For some, sharia-compliant beautification is a contradiction in terms, sitting at odds with the Islamic precept of modesty. Others believe these products are a cynical marketing ploy preying on Muslim women’s concerns.
But many devout Muslims are increasingly looking to use such products in line with Islamic and other ethical considerations.
“Halal products eliminate ethical concerns that Muslim women have regarding using products that are at odds with their belief system, and do away with more practical concerns of praying with make-up on,” says Isabelle Aoun, a doctoral candidate at the Grenoble Ecole de Management in France.
The halal cosmetics market is estimated to range between $5bn-$14bn in annual sales, growing at about 20 per cent a year, according to advertising company JWT MENA, part of a broader market for religious-compliant products worth more than $2.1tn.
“It’s a great time for marketers to be paying attention to their relationships with Muslim consumers,” says Mennah Ibrahim, head of brand intelligence at advertising company JWT MENA.
Halal products eliminate ethical concerns that Muslim women have regarding using products that are at odds with their belief system, and do away with more practical concerns of praying with make-up on
Demand is growing among the large, growing young population of Muslims across the world as religious compliance intersects with ethical concerns.
Products should not contain alcohol, pork or by-products of animals not slaughtered according to Islamic tradition.
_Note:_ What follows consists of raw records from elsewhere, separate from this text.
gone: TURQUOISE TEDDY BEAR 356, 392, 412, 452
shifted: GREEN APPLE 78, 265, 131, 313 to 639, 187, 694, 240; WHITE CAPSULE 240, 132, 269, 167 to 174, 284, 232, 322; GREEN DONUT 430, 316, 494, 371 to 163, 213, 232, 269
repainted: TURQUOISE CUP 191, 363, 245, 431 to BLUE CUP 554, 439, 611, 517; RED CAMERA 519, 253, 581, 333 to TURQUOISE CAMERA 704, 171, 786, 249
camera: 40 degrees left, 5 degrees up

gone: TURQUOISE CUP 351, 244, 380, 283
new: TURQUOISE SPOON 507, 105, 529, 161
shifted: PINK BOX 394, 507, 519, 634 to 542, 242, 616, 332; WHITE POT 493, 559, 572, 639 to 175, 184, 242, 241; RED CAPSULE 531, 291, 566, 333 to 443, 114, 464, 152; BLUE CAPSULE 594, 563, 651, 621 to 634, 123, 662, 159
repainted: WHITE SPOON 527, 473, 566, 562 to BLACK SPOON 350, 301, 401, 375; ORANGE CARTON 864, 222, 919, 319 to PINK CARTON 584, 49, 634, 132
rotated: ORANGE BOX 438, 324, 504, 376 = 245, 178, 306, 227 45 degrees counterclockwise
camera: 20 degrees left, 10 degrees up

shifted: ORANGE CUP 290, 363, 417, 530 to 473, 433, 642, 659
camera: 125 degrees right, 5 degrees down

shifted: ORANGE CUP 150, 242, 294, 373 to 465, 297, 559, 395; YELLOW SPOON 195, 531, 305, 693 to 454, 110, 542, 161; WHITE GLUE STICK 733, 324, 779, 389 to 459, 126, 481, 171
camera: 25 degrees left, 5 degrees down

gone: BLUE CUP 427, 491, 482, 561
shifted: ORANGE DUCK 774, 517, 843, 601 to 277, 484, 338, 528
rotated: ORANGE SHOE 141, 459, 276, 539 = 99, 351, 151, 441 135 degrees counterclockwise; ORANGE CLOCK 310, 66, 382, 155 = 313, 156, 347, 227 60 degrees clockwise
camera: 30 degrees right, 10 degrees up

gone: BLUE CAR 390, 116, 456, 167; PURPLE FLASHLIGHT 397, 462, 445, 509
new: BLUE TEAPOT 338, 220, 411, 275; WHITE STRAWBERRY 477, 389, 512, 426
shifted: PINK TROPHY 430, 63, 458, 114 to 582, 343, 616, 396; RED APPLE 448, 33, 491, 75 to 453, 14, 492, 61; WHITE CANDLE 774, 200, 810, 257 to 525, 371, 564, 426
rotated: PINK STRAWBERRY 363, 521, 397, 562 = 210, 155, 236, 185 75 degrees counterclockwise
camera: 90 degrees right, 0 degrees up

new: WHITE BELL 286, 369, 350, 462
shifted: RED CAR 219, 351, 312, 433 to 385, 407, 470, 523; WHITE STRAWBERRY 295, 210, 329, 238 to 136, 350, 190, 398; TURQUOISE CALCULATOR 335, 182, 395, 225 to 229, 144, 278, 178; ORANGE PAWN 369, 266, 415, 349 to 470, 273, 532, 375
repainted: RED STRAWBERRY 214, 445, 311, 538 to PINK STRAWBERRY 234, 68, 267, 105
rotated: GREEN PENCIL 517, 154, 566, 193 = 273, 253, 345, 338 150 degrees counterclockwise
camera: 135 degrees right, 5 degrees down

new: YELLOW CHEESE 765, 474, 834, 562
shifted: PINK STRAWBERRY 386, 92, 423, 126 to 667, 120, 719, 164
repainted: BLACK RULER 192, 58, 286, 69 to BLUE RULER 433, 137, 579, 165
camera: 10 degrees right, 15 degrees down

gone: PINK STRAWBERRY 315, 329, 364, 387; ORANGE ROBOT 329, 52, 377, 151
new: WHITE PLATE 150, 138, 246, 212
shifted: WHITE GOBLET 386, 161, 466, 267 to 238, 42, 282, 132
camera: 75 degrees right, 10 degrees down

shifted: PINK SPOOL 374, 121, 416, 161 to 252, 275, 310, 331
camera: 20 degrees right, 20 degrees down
The halal industry also crosses over to wider audiences, such as those who share concerns about animal testing or unnatural substances.
As such, the rise of halal cosmetics falls into one of the Islamic consumer trends being led by what JWT’s Ms Ibrahim describes as “New Age Muslims” or “Muslim futurists”: well-heeled, tech-savvy Muslims who use their religion as a tool for positive change.
“They believe in an Islam that is flexible, balancing their sense of self within the realms of a Muslim society,” says Ms Ibrahim. “And they are already seeking out products and services that layer-in Muslim values into otherwise impractical lifestyle amenities.”
But accreditation remains an impediment to the industry’s development.
Malaysia’s Islamic Development Department certifies halal cosmetics on request, but has not made the process mandatory. Dubai, as part of its attempt to place itself at the centre of the “Islamic economy”, is launching a committee to unify certification of Islamic products beyond the well-established world of food items.
Some major manufacturers are nonetheless dipping their toes into what could become a lucrative market.
Ms Aoun, whose research focuses on branding in Muslim consumer markets, points to examples such as Colgate-Palmolive’s halal toothpaste and Sunsilk’s Clean & Fresh shampoo, designed for women who veil their hair.
“It’s a burgeoning market, led by niche players,” says Ms Aoun. “And this is where the opportunity lies, to open up an underserved segment.”